▶ Your goal
Render every line of the entries below as a Markdown table with two columns, "Line No." holding the row number and "Content" holding the line, and omit any blank lines.

▶ Task data
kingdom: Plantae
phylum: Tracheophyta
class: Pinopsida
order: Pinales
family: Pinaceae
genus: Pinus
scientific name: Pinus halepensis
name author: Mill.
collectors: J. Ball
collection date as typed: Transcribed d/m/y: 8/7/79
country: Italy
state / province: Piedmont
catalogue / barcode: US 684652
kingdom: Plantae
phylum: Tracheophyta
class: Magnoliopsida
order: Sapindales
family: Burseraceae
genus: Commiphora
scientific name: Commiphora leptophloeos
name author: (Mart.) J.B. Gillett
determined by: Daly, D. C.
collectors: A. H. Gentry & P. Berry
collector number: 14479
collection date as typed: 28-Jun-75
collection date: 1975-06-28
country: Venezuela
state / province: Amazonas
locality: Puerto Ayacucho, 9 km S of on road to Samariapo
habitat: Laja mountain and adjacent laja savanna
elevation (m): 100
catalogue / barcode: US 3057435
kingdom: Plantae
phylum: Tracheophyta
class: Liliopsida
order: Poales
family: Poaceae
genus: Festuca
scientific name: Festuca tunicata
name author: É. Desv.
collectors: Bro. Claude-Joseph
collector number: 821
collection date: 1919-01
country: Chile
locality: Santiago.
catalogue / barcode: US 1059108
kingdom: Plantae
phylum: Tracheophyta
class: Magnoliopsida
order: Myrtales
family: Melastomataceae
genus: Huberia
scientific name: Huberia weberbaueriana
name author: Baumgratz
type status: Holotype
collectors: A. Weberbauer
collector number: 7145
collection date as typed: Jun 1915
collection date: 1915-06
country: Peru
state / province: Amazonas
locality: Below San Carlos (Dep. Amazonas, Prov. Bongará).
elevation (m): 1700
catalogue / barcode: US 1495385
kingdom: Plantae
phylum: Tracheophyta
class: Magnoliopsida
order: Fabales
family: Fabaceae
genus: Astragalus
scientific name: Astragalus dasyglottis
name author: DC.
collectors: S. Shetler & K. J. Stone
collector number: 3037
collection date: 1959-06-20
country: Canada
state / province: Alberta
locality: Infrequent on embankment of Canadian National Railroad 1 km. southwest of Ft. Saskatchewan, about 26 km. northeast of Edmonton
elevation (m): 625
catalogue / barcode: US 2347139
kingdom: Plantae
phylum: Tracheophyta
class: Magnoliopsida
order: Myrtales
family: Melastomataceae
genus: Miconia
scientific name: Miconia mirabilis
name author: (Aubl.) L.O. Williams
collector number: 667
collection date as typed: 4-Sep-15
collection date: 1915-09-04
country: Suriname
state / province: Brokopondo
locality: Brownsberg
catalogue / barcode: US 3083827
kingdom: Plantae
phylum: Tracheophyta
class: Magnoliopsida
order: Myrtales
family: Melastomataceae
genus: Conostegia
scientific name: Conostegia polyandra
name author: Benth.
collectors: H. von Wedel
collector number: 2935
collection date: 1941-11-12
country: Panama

▶ Answer to this exercise
| Line No. | Content |
|---|---|
| 1 | kingdom: Plantae |
| 2 | phylum: Tracheophyta |
| 3 | class: Pinopsida |
| 4 | order: Pinales |
| 5 | family: Pinaceae |
| 6 | genus: Pinus |
| 7 | scientific name: Pinus halepensis |
| 8 | name author: Mill. |
| 9 | collectors: J. Ball |
| 10 | collection date as typed: Transcribed d/m/y: 8/7/79 |
| 11 | country: Italy |
| 12 | state / province: Piedmont |
| 13 | catalogue / barcode: US 684652 |
| 14 | kingdom: Plantae |
| 15 | phylum: Tracheophyta |
| 16 | class: Magnoliopsida |
| 17 | order: Sapindales |
| 18 | family: Burseraceae |
| 19 | genus: Commiphora |
| 20 | scientific name: Commiphora leptophloeos |
| 21 | name author: (Mart.) J.B. Gillett |
| 22 | determined by: Daly, D. C. |
| 23 | collectors: A. H. Gentry & P. Berry |
| 24 | collector number: 14479 |
| 25 | collection date as typed: 28-Jun-75 |
| 26 | collection date: 1975-06-28 |
| 27 | country: Venezuela |
| 28 | state / province: Amazonas |
| 29 | locality: Puerto Ayacucho, 9 km S of on road to Samariapo |
| 30 | habitat: Laja mountain and adjacent laja savanna |
| 31 | elevation (m): 100 |
| 32 | catalogue / barcode: US 3057435 |
| 33 | kingdom: Plantae |
| 34 | phylum: Tracheophyta |
| 35 | class: Liliopsida |
| 36 | order: Poales |
| 37 | family: Poaceae |
| 38 | genus: Festuca |
| 39 | scientific name: Festuca tunicata |
| 40 | name author: É. Desv. |
| 41 | collectors: Bro. Claude-Joseph |
| 42 | collector number: 821 |
| 43 | collection date: 1919-01 |
| 44 | country: Chile |
| 45 | locality: Santiago. |
| 46 | catalogue / barcode: US 1059108 |
| 47 | kingdom: Plantae |
| 48 | phylum: Tracheophyta |
| 49 | class: Magnoliopsida |
| 50 | order: Myrtales |
| 51 | family: Melastomataceae |
| 52 | genus: Huberia |
| 53 | scientific name: Huberia weberbaueriana |
| 54 | name author: Baumgratz |
| 55 | type status: Holotype |
| 56 | collectors: A. Weberbauer |
| 57 | collector number: 7145 |
| 58 | collection date as typed: Jun 1915 |
| 59 | collection date: 1915-06 |
| 60 | country: Peru |
| 61 | state / province: Amazonas |
| 62 | locality: Below San Carlos (Dep. Amazonas, Prov. Bongará). |
| 63 | elevation (m): 1700 |
| 64 | catalogue / barcode: US 1495385 |
| 65 | kingdom: Plantae |
| 66 | phylum: Tracheophyta |
| 67 | class: Magnoliopsida |
| 68 | order: Fabales |
| 69 | family: Fabaceae |
| 70 | genus: Astragalus |
| 71 | scientific name: Astragalus dasyglottis |
| 72 | name author: DC. |
| 73 | collectors: S. Shetler & K. J. Stone |
| 74 | collector number: 3037 |
| 75 | collection date: 1959-06-20 |
| 76 | country: Canada |
| 77 | state / province: Alberta |
| 78 | locality: Infrequent on embankment of Canadian National Railroad 1 km. southwest of Ft. Saskatchewan, about 26 km. northeast of Edmonton |
| 79 | elevation (m): 625 |
| 80 | catalogue / barcode: US 2347139 |
| 81 | kingdom: Plantae |
| 82 | phylum: Tracheophyta |
| 83 | class: Magnoliopsida |
| 84 | order: Myrtales |
| 85 | family: Melastomataceae |
| 86 | genus: Miconia |
| 87 | scientific name: Miconia mirabilis |
| 88 | name author: (Aubl.) L.O. Williams |
| 89 | collector number: 667 |
| 90 | collection date as typed: 4-Sep-15 |
| 91 | collection date: 1915-09-04 |
| 92 | country: Suriname |
| 93 | state / province: Brokopondo |
| 94 | locality: Brownsberg |
| 95 | catalogue / barcode: US 3083827 |
| 96 | kingdom: Plantae |
| 97 | phylum: Tracheophyta |
| 98 | class: Magnoliopsida |
| 99 | order: Myrtales |
| 100 | family: Melastomataceae |
| 101 | genus: Conostegia |
| 102 | scientific name: Conostegia polyandra |
| 103 | name author: Benth. |
| 104 | collectors: H. von Wedel |
| 105 | collector number: 2935 |
| 106 | collection date: 1941-11-12 |
| 107 | country: Panama |